### DATA
☆ ☆ ☆ ☆

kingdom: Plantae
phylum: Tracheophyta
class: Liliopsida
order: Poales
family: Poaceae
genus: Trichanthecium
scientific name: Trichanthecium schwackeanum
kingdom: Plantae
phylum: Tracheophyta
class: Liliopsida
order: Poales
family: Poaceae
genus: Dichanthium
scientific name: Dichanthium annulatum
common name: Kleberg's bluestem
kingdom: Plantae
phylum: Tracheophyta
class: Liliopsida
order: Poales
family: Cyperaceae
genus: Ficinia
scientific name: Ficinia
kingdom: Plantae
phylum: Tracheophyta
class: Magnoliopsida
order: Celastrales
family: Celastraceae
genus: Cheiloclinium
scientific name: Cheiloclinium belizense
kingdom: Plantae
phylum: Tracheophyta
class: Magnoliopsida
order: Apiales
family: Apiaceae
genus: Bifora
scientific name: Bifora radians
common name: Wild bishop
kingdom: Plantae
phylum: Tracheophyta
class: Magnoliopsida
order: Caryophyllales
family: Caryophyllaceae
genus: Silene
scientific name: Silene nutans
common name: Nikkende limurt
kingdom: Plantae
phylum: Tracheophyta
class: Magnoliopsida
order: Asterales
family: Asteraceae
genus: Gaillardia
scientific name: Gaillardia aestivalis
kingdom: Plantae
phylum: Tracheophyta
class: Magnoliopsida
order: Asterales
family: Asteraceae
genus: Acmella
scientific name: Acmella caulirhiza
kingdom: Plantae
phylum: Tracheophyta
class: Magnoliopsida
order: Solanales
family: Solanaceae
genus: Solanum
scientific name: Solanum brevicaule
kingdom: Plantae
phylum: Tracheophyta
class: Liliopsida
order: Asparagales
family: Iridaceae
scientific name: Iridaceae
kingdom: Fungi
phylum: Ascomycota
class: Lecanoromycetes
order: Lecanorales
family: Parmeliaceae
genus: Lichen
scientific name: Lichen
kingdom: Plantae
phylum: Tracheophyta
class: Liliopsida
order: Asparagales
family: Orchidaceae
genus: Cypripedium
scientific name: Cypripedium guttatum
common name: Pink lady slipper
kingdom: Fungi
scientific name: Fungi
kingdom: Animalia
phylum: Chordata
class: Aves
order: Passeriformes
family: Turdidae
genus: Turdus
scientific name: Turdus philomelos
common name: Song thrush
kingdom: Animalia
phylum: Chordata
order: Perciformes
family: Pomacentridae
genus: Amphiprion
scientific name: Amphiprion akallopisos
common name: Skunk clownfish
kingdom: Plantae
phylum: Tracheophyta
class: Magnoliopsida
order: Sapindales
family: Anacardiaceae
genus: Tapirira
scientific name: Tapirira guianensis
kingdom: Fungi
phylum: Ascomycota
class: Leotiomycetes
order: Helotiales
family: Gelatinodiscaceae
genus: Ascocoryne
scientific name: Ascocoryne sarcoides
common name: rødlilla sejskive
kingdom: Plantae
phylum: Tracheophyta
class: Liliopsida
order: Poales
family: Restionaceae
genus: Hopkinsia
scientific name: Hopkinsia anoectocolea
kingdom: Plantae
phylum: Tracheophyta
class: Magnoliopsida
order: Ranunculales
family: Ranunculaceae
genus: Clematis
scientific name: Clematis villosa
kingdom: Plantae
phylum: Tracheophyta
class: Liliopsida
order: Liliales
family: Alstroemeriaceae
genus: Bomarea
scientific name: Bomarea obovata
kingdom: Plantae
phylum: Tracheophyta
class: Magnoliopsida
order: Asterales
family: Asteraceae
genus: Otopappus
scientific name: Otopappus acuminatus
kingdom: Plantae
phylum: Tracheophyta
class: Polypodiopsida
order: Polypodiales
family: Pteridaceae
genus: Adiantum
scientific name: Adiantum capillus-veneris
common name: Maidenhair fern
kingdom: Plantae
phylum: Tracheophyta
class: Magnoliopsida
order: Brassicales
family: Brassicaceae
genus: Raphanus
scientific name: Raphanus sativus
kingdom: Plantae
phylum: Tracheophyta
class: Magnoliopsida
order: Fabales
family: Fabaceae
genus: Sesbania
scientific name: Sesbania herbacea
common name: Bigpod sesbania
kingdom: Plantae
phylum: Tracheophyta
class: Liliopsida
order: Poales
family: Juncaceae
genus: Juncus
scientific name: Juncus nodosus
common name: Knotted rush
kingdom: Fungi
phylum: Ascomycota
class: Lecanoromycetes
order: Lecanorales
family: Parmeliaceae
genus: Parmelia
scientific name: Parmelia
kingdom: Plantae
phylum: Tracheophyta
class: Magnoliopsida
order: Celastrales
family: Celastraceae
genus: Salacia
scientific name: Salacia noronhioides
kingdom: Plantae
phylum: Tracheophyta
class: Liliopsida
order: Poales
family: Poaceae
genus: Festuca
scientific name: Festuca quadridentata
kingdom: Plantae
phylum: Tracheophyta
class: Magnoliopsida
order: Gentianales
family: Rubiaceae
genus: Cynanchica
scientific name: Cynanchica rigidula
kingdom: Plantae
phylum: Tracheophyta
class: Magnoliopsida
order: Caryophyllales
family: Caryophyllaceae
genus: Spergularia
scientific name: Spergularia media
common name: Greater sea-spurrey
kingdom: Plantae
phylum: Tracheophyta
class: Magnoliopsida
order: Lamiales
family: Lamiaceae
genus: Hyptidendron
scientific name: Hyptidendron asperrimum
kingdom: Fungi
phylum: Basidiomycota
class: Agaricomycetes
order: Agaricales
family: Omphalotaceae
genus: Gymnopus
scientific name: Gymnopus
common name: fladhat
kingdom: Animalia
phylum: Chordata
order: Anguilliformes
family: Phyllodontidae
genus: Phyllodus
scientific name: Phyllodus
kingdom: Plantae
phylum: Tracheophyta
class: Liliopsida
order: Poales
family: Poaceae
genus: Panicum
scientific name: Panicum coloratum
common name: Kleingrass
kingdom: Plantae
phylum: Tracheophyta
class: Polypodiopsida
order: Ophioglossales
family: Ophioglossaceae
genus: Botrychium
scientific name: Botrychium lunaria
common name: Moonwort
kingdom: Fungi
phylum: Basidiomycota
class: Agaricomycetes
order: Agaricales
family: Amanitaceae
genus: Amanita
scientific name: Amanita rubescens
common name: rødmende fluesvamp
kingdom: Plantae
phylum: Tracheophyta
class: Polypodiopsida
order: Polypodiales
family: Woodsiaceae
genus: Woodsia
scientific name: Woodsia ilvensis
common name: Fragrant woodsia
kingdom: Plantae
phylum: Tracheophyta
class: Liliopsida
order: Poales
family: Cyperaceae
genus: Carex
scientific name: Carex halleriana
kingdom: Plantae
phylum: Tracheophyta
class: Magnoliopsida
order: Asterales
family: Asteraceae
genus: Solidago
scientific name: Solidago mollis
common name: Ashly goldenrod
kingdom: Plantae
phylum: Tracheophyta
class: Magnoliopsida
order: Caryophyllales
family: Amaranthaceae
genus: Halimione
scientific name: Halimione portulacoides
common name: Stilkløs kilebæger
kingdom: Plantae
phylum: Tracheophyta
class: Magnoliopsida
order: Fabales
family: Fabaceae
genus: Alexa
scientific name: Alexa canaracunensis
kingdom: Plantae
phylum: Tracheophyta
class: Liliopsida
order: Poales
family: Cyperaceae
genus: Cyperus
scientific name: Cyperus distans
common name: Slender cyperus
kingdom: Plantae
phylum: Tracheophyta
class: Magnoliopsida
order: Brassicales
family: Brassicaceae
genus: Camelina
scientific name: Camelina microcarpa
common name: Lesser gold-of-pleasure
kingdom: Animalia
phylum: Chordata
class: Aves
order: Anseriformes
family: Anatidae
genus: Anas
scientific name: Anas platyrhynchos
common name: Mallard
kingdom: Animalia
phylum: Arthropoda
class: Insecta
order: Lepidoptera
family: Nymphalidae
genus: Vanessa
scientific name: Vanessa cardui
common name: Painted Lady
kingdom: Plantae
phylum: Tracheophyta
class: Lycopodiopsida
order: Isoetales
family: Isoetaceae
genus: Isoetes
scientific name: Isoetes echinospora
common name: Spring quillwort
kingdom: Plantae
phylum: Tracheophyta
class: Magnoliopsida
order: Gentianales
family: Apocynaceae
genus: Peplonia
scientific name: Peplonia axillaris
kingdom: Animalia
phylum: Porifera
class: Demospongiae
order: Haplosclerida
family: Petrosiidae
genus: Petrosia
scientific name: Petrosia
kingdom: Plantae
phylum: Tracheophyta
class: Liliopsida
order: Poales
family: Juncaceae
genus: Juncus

☆ ☆ ☆ ☆

### AIM OF THE TASK
Format the items as a Markdown table with two columns, No. and Text. Start at the first line and go up to and including the line with "genus: Bifora". Put a row number in No. and the line in Text, and omit any blank lines.

### OUTPUT
| No. | Text |
|---|---|
| 1 | kingdom: Plantae |
| 2 | phylum: Tracheophyta |
| 3 | class: Liliopsida |
| 4 | order: Poales |
| 5 | family: Poaceae |
| 6 | genus: Trichanthecium |
| 7 | scientific name: Trichanthecium schwackeanum |
| 8 | kingdom: Plantae |
| 9 | phylum: Tracheophyta |
| 10 | class: Liliopsida |
| 11 | order: Poales |
| 12 | family: Poaceae |
| 13 | genus: Dichanthium |
| 14 | scientific name: Dichanthium annulatum |
| 15 | common name: Kleberg's bluestem |
| 16 | kingdom: Plantae |
| 17 | phylum: Tracheophyta |
| 18 | class: Liliopsida |
| 19 | order: Poales |
| 20 | family: Cyperaceae |
| 21 | genus: Ficinia |
| 22 | scientific name: Ficinia |
| 23 | kingdom: Plantae |
| 24 | phylum: Tracheophyta |
| 25 | class: Magnoliopsida |
| 26 | order: Celastrales |
| 27 | family: Celastraceae |
| 28 | genus: Cheiloclinium |
| 29 | scientific name: Cheiloclinium belizense |
| 30 | kingdom: Plantae |
| 31 | phylum: Tracheophyta |
| 32 | class: Magnoliopsida |
| 33 | order: Apiales |
| 34 | family: Apiaceae |
| 35 | genus: Bifora |